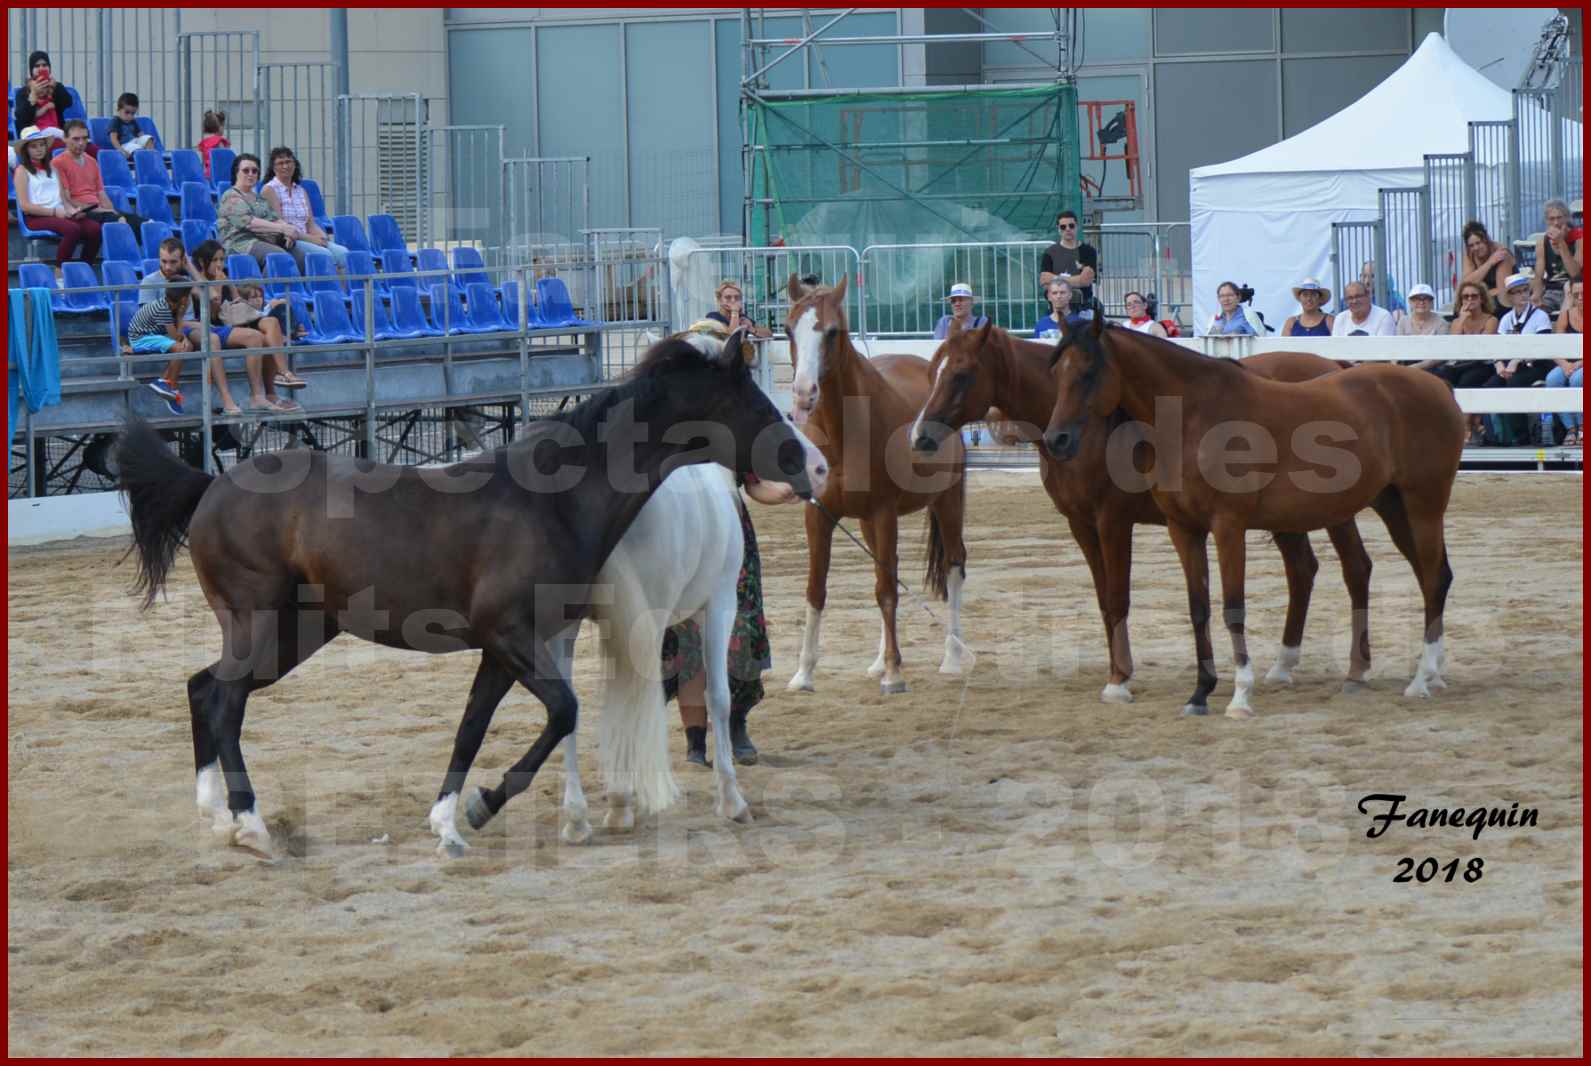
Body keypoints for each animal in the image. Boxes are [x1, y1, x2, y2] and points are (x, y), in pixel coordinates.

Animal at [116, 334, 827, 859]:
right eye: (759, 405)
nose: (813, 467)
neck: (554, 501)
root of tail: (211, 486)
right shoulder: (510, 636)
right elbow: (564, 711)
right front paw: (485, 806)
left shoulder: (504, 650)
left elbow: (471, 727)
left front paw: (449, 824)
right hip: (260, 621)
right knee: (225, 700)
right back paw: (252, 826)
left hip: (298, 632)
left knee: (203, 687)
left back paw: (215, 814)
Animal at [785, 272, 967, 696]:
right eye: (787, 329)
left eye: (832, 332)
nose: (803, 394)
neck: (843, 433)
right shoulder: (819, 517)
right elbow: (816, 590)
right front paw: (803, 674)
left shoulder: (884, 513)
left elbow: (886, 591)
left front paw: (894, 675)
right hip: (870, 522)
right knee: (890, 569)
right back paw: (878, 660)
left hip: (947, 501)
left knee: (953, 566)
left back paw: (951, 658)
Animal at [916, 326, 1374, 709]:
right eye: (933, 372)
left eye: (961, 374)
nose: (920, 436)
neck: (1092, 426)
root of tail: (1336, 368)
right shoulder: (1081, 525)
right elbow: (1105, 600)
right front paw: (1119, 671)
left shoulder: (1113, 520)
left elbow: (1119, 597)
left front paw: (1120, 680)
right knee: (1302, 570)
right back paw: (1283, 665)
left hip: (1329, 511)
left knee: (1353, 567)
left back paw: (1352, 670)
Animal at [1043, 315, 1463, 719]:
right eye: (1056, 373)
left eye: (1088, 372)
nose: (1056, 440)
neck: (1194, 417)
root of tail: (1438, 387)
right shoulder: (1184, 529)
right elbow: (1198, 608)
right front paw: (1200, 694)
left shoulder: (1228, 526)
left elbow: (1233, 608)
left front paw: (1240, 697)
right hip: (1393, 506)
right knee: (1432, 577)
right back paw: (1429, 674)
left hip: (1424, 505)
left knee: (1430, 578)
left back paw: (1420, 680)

● ● ●

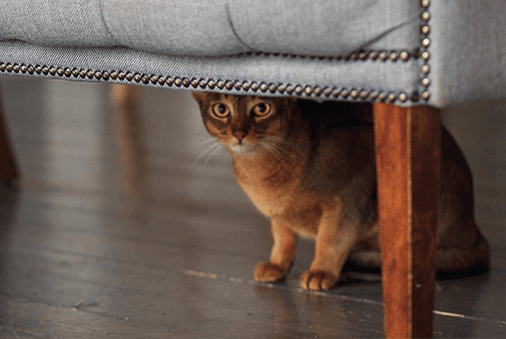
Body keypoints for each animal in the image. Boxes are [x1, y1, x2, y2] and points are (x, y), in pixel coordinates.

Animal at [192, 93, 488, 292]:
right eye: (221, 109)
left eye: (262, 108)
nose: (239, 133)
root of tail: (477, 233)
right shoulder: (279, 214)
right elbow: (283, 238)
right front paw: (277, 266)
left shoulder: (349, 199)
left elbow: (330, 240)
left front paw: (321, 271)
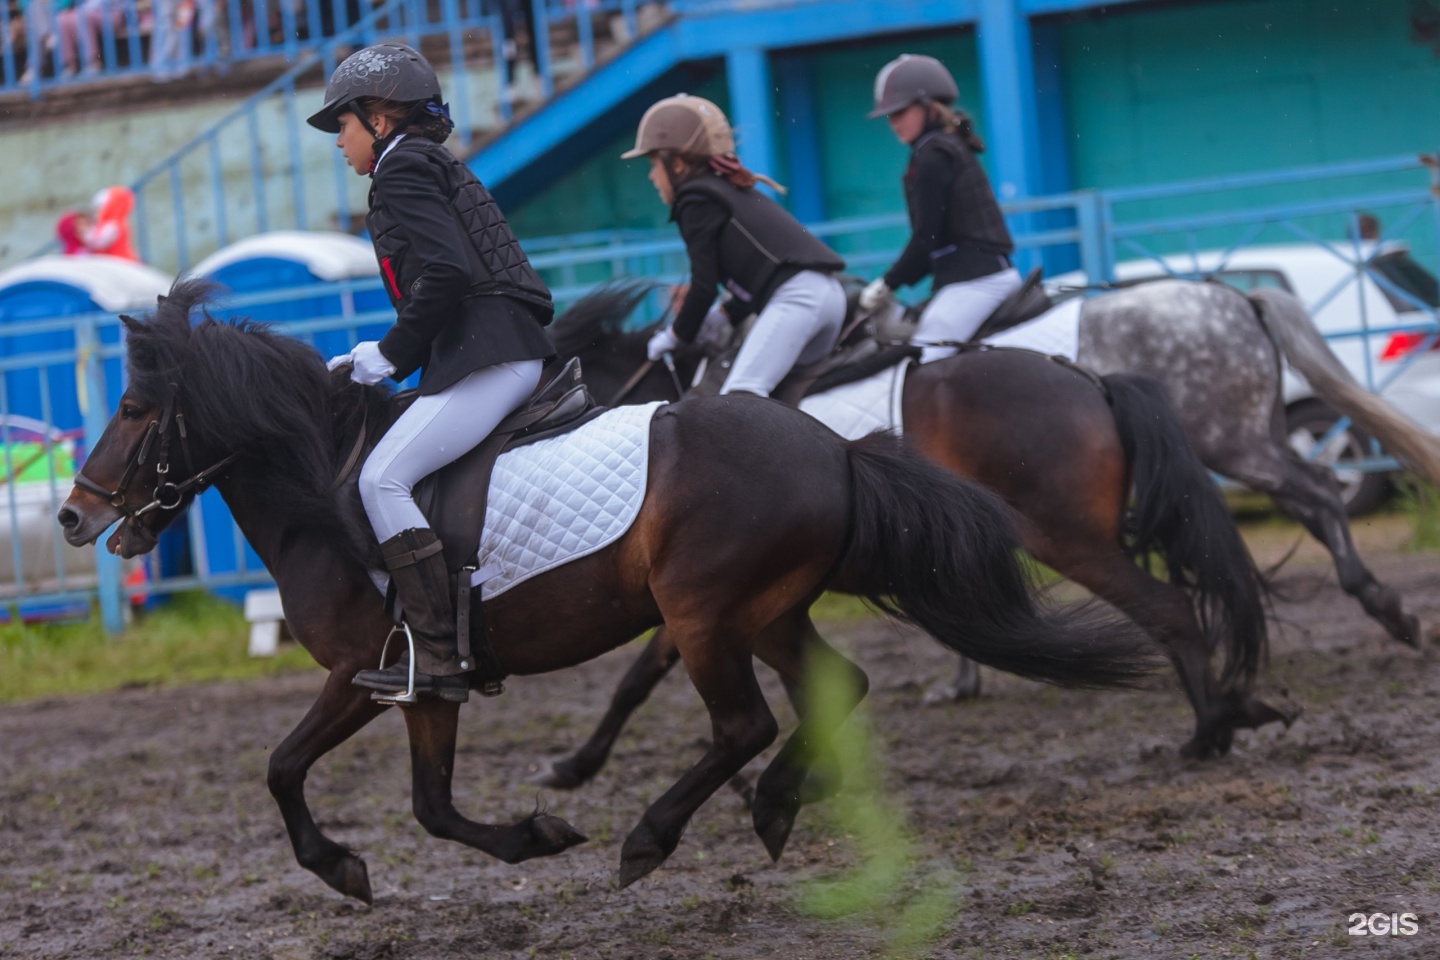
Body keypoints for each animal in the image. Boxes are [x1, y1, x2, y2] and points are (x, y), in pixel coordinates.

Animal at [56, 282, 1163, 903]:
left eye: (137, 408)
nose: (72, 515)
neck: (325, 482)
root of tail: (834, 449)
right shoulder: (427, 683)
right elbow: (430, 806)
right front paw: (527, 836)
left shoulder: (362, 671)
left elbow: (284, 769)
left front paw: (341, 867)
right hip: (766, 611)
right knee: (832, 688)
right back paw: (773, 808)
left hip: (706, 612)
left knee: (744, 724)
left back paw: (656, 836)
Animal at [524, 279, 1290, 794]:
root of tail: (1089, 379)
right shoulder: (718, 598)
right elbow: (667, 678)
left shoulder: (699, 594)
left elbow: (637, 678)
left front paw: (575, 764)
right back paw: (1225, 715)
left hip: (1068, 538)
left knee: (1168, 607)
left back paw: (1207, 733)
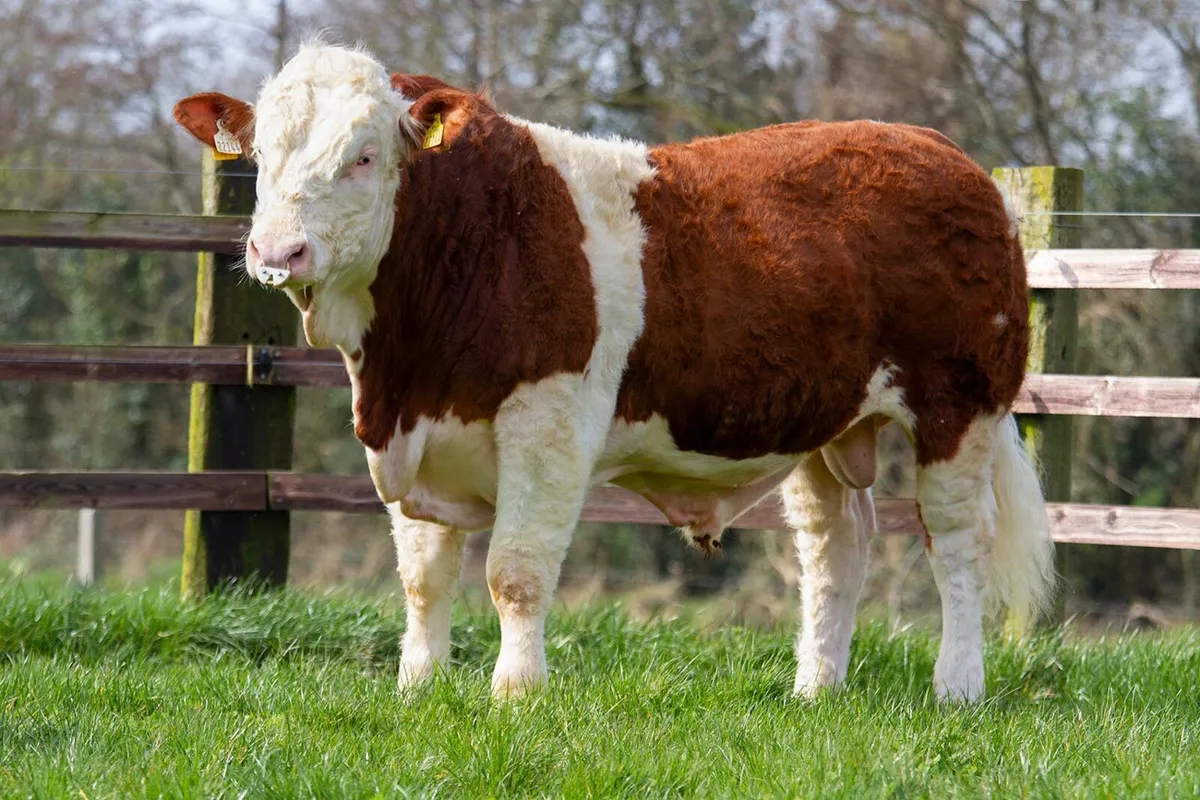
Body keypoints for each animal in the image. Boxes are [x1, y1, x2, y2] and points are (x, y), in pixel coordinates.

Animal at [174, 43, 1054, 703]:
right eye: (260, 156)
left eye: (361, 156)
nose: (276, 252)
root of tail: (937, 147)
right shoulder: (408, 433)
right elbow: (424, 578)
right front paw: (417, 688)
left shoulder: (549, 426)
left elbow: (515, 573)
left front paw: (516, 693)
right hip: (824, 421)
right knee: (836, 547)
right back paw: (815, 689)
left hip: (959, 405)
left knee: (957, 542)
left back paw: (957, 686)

● ● ●

* [What is required]: Show every line of the records above that contains the word "root".

* [Task output]:
root of tail: (211, 486)
root of tail: (1336, 368)
root of tail: (1438, 387)
root of tail: (477, 233)
root of tail: (834, 449)
root of tail: (1089, 379)
root of tail: (937, 147)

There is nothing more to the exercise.